Inferring the Energetics of CO 2 -Aniline Adduct Formation from Vibrational Spectroscopy.

Control of atmospheric CO 2 is an important contemporary scientific and engineering challenge. Toward this goal, the reaction of CO 2 with amines to form carbamate bonds is an established method for CO 2 capture. However, controllable reversal of this reaction remains difficult and requires tuning the energetics of the carbamate bond. Through IR spectroscopy, we show that a characteristic frequency observed upon carbamate formation varies as a function of the substituent's Hammett parameter for a family of para -substituted anilines.

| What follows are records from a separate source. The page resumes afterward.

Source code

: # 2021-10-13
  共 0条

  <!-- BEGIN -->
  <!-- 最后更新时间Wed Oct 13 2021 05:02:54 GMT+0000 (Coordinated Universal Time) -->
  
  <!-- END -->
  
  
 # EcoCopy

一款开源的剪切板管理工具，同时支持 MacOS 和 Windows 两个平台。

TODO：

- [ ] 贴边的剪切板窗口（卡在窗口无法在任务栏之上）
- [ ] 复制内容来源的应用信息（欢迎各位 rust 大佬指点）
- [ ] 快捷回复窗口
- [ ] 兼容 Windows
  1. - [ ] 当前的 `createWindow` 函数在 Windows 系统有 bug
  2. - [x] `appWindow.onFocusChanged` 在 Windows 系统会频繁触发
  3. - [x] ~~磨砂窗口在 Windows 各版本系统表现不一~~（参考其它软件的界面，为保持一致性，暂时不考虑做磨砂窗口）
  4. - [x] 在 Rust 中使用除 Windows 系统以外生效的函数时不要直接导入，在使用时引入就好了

We present computational evidence that the vibrational frequency of the adducted CO 2 serves as a predictor of the energy of formation of the carbamate. Electron donating groups typically enhance the driving force of carbamate formation by transferring more charge to the adducted CO 2 and thus increasing the occupancy of the antibonding orbital in the carbon-oxygen bonds. Increased occupancy of the antibonding orbital within adducted CO 2 indicates a weaker bond, leading to a red-shift in the characteristic carbamate frequency. Our work serves the large field of CO 2 capture research where spectroscopic observables, such as IR frequencies, are more easily obtainable and can stand in as a descriptor of driving forces.